A42C-08:
Atmosphere-derived National Emissions of Ozone Depleting Substances and Substitutes for the United States

Thursday, 18 December 2014: 12:05 PM
Lei Hu1,2, Stephen A Montzka2, John B Miller1,2, Arlyn E Andrews2, Benjamin R Miller1,2, Scott Lehman3, Dave Godwin4, Kirk W Thoning2, Colm Sweeney1,2, Huilin Chen5, Marc Laurenz Fischer6, Sebastien Biraud6, Margaret S Torn7, Marikate E Mountain8, Thomas Nehrkorn9, Janusz Eluszkiewicz9, Eri Saikawa10, Brad David Hall2, James W Elkins2 and Pieter P Tans2, (1)Cooperative Institute for Research in Environmental Sciences, Boulder, CO, United States, (2)NOAA/ESRL GMD, Boulder, CO, United States, (3)University of Colorado at Boulder, INSTAAR, Boulder, United States, (4)US Environmental Protection Agency, Washington DC, United States, (5)Centre for Isotope Research, Groningen, 9747, Netherlands, (6)Lawrence Berkeley National Laboratory, Berkeley, CA, United States, (7)Berkeley Lab/UC Berkeley, Berkeley, CA, United States, (8)Atmospheric and Environmental Research, Inc., Lexington, MA, United States, (9)Atmospheric and Environmental Research, Lexington, MA, United States, (10)Emory University, Atlanta, GA, United States
Abstract:
Chlorofluorocarbons (CFCs), halons, carbon tetrachloride (CCl4), and methyl chloroform (CH3CCl3) are strong ozone-depleting substances (ODSs).

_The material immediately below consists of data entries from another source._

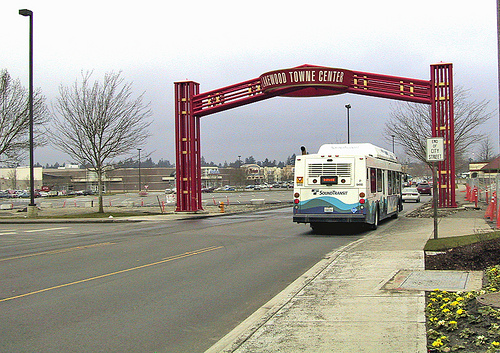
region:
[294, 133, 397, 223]
a white and blue bus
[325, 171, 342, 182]
a sign on the back of the bus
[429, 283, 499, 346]
yellow flowers next to the sidewalk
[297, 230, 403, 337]
the sidewalk next to the bus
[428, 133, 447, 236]
a white street sign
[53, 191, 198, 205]
yellow cones on the ground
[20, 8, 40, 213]
a black lamp post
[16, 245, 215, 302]
yellow lines painted on the street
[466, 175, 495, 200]
a fence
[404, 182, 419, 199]
a car on the street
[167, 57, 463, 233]
A bus is under a red metal archway.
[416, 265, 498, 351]
A patch of yellow and green flowery plants.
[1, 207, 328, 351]
The dark road with a yellow stripe.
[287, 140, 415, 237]
A white and blue bus is stopped.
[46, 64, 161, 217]
A leafless tree in the distance.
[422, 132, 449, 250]
A white sign stands on a patch of grass.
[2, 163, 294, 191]
A long shopping center in the distance.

Their production and consumption have been controlled by the Montreal Protocol since 1989 in developed countries and 1999 in developing countries. Although global atmospheric burdens of some of these gases have been declining for the last decade, their emissions continue due to releases from their existing reservoirs. Hydrochlorofluorocarbons (HCFCs) are transitional substitutes for CFCs; because they also deplete stratospheric ozone, they are also controlled by the Montreal Protocol. Hydrofluorocarbons (HFCs) are replacements for CFCs and HCFCs. Due to incomplete understanding of the reservoir size and emission rates for ODSs and their substitutes, uncertainty of their national emissions from inventory-based “bottom-up” estimates is undetermined.

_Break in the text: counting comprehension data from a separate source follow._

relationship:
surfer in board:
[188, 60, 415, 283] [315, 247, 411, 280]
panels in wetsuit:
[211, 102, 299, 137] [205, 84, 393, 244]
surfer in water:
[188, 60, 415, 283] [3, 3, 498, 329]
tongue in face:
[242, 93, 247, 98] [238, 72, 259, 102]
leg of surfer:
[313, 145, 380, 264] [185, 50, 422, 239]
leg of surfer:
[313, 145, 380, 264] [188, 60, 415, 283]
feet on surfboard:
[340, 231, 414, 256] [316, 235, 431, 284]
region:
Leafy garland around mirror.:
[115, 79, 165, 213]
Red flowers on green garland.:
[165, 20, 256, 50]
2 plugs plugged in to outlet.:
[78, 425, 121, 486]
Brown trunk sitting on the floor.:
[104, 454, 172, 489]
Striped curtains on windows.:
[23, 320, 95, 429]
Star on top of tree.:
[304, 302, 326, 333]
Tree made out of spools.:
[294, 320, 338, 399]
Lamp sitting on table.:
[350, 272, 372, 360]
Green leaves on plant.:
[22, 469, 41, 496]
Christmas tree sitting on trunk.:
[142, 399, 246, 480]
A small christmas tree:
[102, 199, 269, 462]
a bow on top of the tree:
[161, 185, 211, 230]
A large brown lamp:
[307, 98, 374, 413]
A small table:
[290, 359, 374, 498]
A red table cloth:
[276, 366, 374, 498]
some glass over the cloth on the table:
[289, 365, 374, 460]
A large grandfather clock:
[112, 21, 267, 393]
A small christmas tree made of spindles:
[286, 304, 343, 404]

In this study, we use our atmospheric observations from multiple surface sites and aircraft profiles across the continental US from 2008 to 2012, along with data from remote sites over the Pacific basin, to derive national emissions of ODSs and their substitutes using inverse modeling. The performance of our modeling framework and the sensitivity of derived emissions to prior fluxes and model-data mismatch errors were investigated by conducting a suite of synthetic-data experiments. Sensitivity of derived fluxes to boundary values and transport was explored in real-data inversions. Our preliminary results suggest that (1) US emissions of HCFC-22 and HCFC-142b are currently declining at faster rates than those reported by US EPA; (2) our emission estimate of HFC-134a, the most abundant HFCs in the atmosphere, is consistent with the estimate reported by US EPA, whereas our estimates for some currently minor HFCs (i.e. HFC-125 and HFC-143a) show no significant emission trends during 2008 - 2012, which is inconsistent with a 70 – 120 % increase over this period reported by US EPA; and (3) gases that are mainly used in refrigeration and air conditioning (i.e. HCFC-22 and HFC-134a) have significant seasonal variation in their national emissions whereas emissions of gases whose main applications are foam blowing and aerosol sprays (i.e. HCFC-142b, HFC-152a) do not vary seasonally.